_Instruction 1_.
List the three routes the forum post on superheating steam gives for running the superheater or dryer pipe on small gas-fired boilers.
_Instruction 2_.
In the forum post on superheating steam, what steam rate per hour matches the power of 15 lbs per hour when the steam is superheated?
_Instruction 3_.
Carry on the forum post on superheating steam, picking up after its last sentence.

On my titchy gas fired boilers the superheater/dryer is at least a steam pipe from the take-off fed through a flue and back - or through the firebox, or a coil in the smoke-box. Depends on physical constraints as much as how much superheat. My 3in vertical Boiler with a coil in the firebox is super-hot! Tarnishes brass and copper pipe easily. at 20psi it really makes a difference to the performance of little engines, typically powering bicycle dynamos.
Many people forget Physics... and think "Pressure" is all you need. But the steam is just an energy transfer medium, so "Enthalpy" is what makes it work (in my head): I.E. Energy as the steam leaves the boiler minus energy as it leaves the exhaust of the engine. I.E. More energy "IN" means more power generated. - But if I am wrong, please teach me, as I was hopeless at Thermodynamics in college!
Must get around to studying your paper again, and having a look at real numbers of Coal fired versus Gas fired, flue sizes, etc.
Incidentally: I have a diagram showing temperatures of radiant Media: but I can't find it! Wire mesh works up to 1200deg.C, but Ceramic only 900deg.C. Higher and they degrade. New foam matrices work up to 1400deg.C - but cost hundreds of £ for a slab!
Cheers!
K2
Regards superheated steam, you also need enough expansion ratio (and a low enough exhaust pressure) to make use of the extra heat.

Coming from the infernal combustion side of things, a typical ICE hasn't got enough expansion ratio to fully utilise the heat in its combustion gases, the exhaust valve opens with several bar of pressure still in the cylinder. Hence the benefit of a turbocharger, which harvests some of the residual energy by further expanding the gases to atmospheric pressure before they leave the exhaust.

Once your gases are at atmospheric pressure an open cycle engine cannot get any more work out of them. Steam engines however can go further by using a condenser to pull a vacuum on the exhaust, effectively allowing more expansion to take place without fighting air pressure.
 
Just finished studying the Professor Bill Hall paper again.
Conclusion:
It is "Well worth superheating!"
Steam at 9lbs/hour instead of 15lbs per hour for equivalent power is worth a lot when running model engines with small boilers. Something like a 3in boiler instead of a 4in boiler....?
Interesting though, that he mentions he gets almost no Superheat from his Speedy Locomotive design? - And suggests this is due to the large flue tube CSA that encourages a low speed of flue gas, therefore the steam exiting the superheater (I think) must be "cooling" as it gets to the "cooler" end of the boiler, where flue gases have already lost all their heat. This can be a condition also where the boiler is "relatively very long", so the flue gases are almost at boiler temperature as they get to the smokebox end, thus making for an efficient "steam maker" but a poor superheater.

_Data listing_.
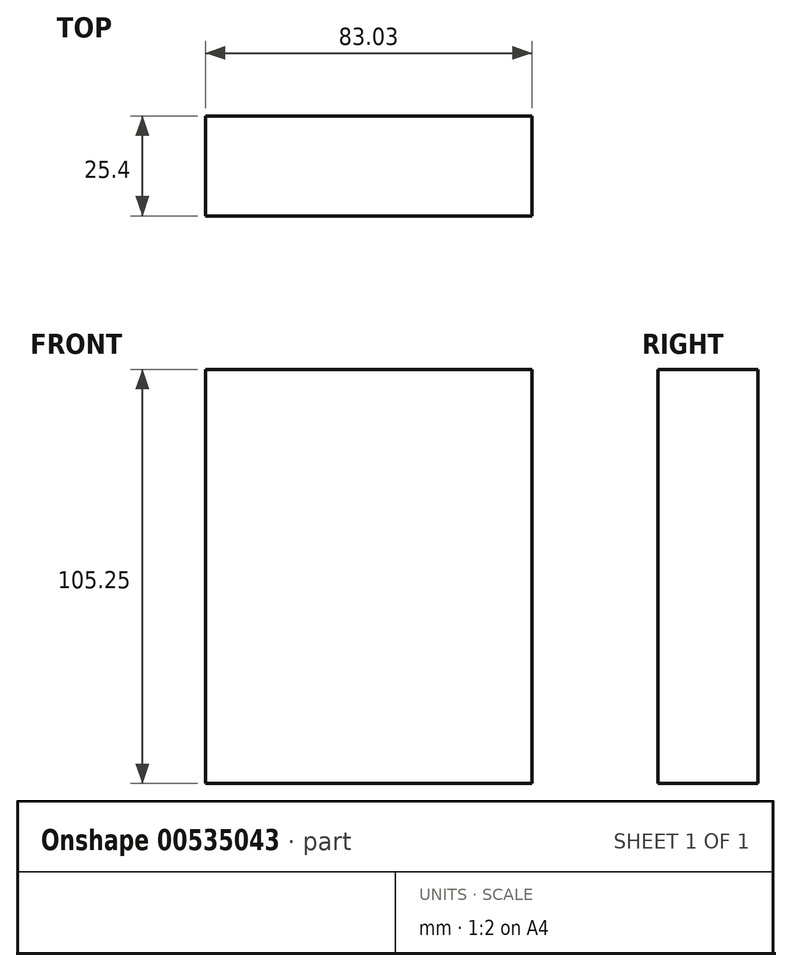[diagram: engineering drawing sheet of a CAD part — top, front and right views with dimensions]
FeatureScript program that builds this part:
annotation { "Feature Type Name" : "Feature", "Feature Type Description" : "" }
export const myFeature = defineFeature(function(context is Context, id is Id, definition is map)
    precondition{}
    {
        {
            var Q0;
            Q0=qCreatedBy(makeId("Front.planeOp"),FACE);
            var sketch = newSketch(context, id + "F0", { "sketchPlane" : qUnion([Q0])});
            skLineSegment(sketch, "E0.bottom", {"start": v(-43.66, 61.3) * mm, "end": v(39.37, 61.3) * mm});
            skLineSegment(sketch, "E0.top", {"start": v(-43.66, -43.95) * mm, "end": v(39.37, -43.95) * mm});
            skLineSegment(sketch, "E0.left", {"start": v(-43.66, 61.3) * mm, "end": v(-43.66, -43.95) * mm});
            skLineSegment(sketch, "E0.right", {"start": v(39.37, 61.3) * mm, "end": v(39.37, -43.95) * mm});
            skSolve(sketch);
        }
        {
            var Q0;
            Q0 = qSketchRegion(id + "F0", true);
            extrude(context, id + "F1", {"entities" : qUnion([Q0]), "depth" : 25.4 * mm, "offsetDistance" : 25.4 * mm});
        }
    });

_Exercise result 1_.
Through a flue and back; through the firebox; as a coil in the smoke-box.

_Exercise result 2_.
9 lbs per hour.

_Exercise result 3_.
K2
 
Thanks N1000. Probably why I have seen a lot of improvement when running with a copper coil carrying exhaust to the water-feed (cold water) tank. In my boats I fit an external copper tube for condensing the exhaust, or an internal condenser (concentric tube type running most of the length of the hull, cooled by pond water flowing through). The condensate pumped back into the water-feed reserve tank is still warm (I pass it beneath the Butane tank to avoid gas pressure loss.). so I can run continuously, instead of a limited 10mins with the available boiler water. But it spoils the effect of all that exhaust steam coming from the smoke stack! There is a small whiffle of water vapour generated steam from the gas burner emitting from the smoke stack - One observer came looking for the "jos-sticks", or "smoke-maker" to see how I made the "smoke"... He walked away saying I was "cheating by using a steam engine in a model Steam tug... The boat club "preferred clean electrics" on their pond..". Envy perhaps?
K2
 
On condensing steam inside the cylinder... I do notice when running a 2-stage compound engine that the boiler needs 15~18psi to run the engine when cold, but when the LP cylinder gets hot enough the engine suddenly speeds-up so the burner can be turned down a bit and the engine will run successfully at 10~12psi. Not just the oil getting hot and reducing viscosity, as it is a significant "step-up" in speed and the exhaust has less "condensation droplets" - or so it appears - just a plume of water vapour. I rune with a copper tube oil separator on the exhaust, which fills with condensate while the LP cylinder is warming through, but after that starts to develop power, I notice there is no longer much condensate accumulating in the oil separator. Perhaps this is acting as an exhaust condenser slightly, by reducing the exhaust (back-) pressure seen by the LP cylinder? But maybe not....?
K2
 
I promised to have a noodle about with Rayger's boiler design. Well here is the result of my noodling.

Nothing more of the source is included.